Perché siamo antimilitaristi

È una sto­ria ormai mono­tona quella degli stati che per esi­stere, soprat­tutto all’interno del sistema eco­no­mico capi­ta­li­stico, hanno biso­gno di fare la guerra.
Ed è così che men­tre poli­tici e mili­tari par­lano di mis­sioni di pace e di difesa della demo­cra­zia ci tro­viamo in un per­ma­nente stato di guerra. Lo stato di guerra mette in moto risorse, inve­sti­menti ele­vati e tec­no­lo­gie sofi­sti­cate.

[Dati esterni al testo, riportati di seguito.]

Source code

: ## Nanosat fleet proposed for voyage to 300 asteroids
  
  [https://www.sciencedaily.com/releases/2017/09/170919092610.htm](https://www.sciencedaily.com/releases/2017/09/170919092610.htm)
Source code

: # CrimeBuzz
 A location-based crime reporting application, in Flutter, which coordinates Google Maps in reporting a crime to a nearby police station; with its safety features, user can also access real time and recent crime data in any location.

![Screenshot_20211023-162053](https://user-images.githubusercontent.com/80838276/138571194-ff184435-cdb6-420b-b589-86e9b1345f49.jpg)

Sicu­ra­mente la guerra non riguarda solo le terre al di là dei con­fini nazio­nali basti inol­tre pen­sare ai col­le­ga­menti tra gli inve­sti­menti ban­cari in azioni bel­li­che e i tratti auto­ri­tari e mili­ta­ri­sti nella società:

- le nume­ro­sis­sime basi mili­tari ita­liane (e sta­tu­ni­tensi sul ter­ri­to­rio ita­liano) dalle quali ormai vent’anni fa par­ti­vano cac­cia­bom­bar­dieri diretti a est, in ex-Jugoslavia, e fino all’altro giorno quelli diretti a sud, in Libia;

- le spese mili­tari dello stato ita­liano (soldi pro­ve­nienti dalle tasche di chi lavora) in forte e con­ti­nua cre­scita nono­stante la crisi e al con­tempo la man­canza di fondi pub­blici da desti­narsi al benes­sere della collettività;

- gli inve­sti­menti delle ban­che nel com­mer­cio di armi, le mag­giori “ban­che armate” sono BNP Pari­bas suc­cur­sale Ita­lia Deu­tsche Bank e Unicredit;

- le aziende ita­liane pro­dut­trici di armi, Fin­mec­ca­nica ad esem­pio, colosso sto­rico for­te­mente coin­volta nella costru­zione di F-35 a Cameri, vicino a Novara;

- l’esercito ita­liano impie­gato non solo in cosid­dette “mis­sioni di pace” all’estero, ma anche in ope­ra­zioni di pub­blica sicu­rezza per le strade delle nostre città;

- gli arma­menti in dota­zione alle forze dell’ordine (inclu­de­rei l’intero impianto giuridico-legale che ne legit­tima le azioni).
Ma l’antimilitarismo se non è una pra­tica quo­ti­diana, è quan­to­meno un pen­siero, un sen­ti­mento che tutti cono­sciamo, poi­ché ci coin­volge nelle scuole, nelle piazze come nei luo­ghi di lavoro, poi­ché tutti subiamo il mili­ta­ri­smo nelle sue diverse forme.
È vero che la cri­tica al com­plesso militare-industriale-politico può par­tire da innu­me­re­voli, diversi e/o par­ziali moti­va­zioni e punti di vista. Ma se ormai in tutto il mondo si sta allar­gando la mobi­li­ta­zione di chi non vuole più sot­to­stare a regole det­tate dalla finanza, che vedono il pro­fitto di pochi a fronte della mise­ria di molti, sup­por­tate dalle poli­ti­che di auste­rity, guer­ra­fon­daie e repres­sive dei governi nazio­nali, è con­se­guenza logica che “non pos­siamo che essere con­trari a uomini e donne in divisa isti­tuiti e istruiti a farci accet­tare le cose così come stanno.”